The latest to declare independence is the minister for health Ambumani Ramadoss who sacked the director of the country’s most prestigious medical institution, the All India Institute of Medical Sciences. Ramadoss represents a small party from the south that enjoys the support of the other backward classes. As a result, emergency wards in several state hospitals shut down services. The Supreme Court stayed the dismissal of the director adding to the discomfiture of the government. In all these travails, not only Ms. Gandhi failed to come to the prime minister’s aid but embarrassed him by convening a party meet that ragged him on rising prices.
The faultlines of the government are built into the coalition structures. First, the Congress is in office solely due to the accident of winning seven more seats than the BJP. Sonia Gandhi heads the Congress party and the party heads the present coalition of disparate political outfits who are constantly sparring with each other and with the Congress party. While the Leftists lend support to the government in their anxiety to keep the Bharatiya Janata Party (BJP) out of power, the other coalition partners continue in the coalition to share the spoils of office and blackmail the government in times of crisis. The leftists threats have lost their steam because of repetition.
There are differences between the Congress and its allies on disinvestment, on rising prices, on privatization of airports, on wheat imports, on throwing retail trade open to foreign capital, on the nuclear deal with the United States and a score of other issues. These differences are weapons in the hands of the allies to wrench from the government concessions that upset budgetary balances. What keeps the coalition going is the readiness of the Congress party to submit to the blackmail of its allies.

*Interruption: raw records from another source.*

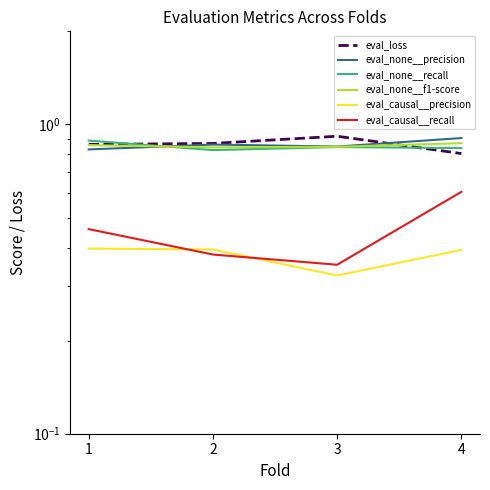

Reading left to right, transcribe all the data shown in this chart.

eval_loss: 1=0.9	2=0.9	3=0.9	4=0.8
eval_none__precision: 1=0.8	2=0.9	3=0.8	4=0.9
eval_none__recall: 1=0.9	2=0.8	3=0.8	4=0.8
eval_none__f1-score: 1=0.9	2=0.8	3=0.8	4=0.9
eval_causal__precision: 1=0.4	2=0.4	3=0.3	4=0.4
eval_causal__recall: 1=0.5	2=0.4	3=0.4	4=0.6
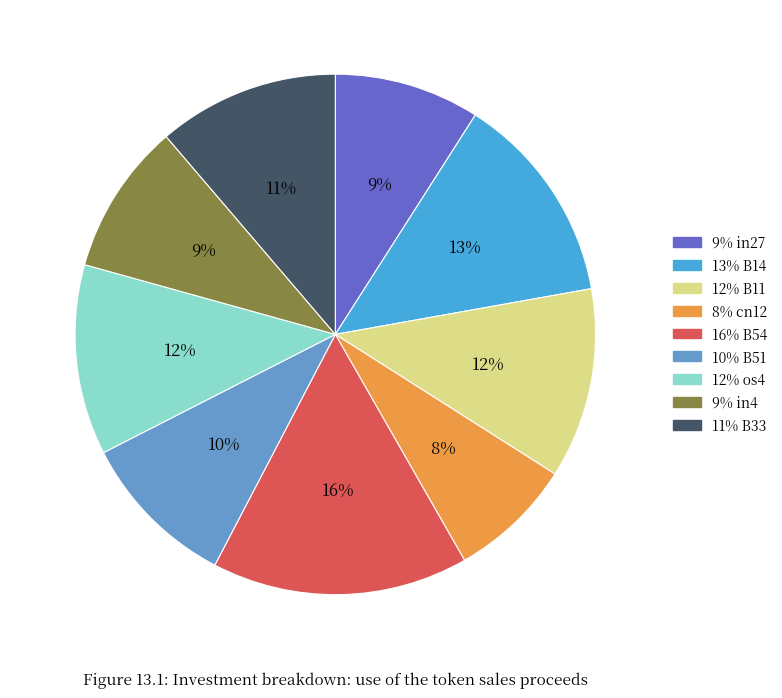

Is there any slice that represents more than half of the pie?

No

As the Asian Age says, “The writing on the wall is clear.” Coalition partners have become strident and the DMK defiance is bound to encourage other minor allies to do the same and the Congress is bound to come under increased pressure to cave in to their demands. Irrespective of the merits of disinvestment, its suspension is bound to choke the inflow of foreign capital so essential for the success of the reform programme.
Manmohan Singh’s writ does not run any more in the bizarre unprincipled politics of the country. One threat from him to quit will show the solidity of the government. As a spokesman for the main opposition party says there is a complete party paralysis. In short, this government is in the ICU (intensive care unit) where it is likely to return every time it is discharged.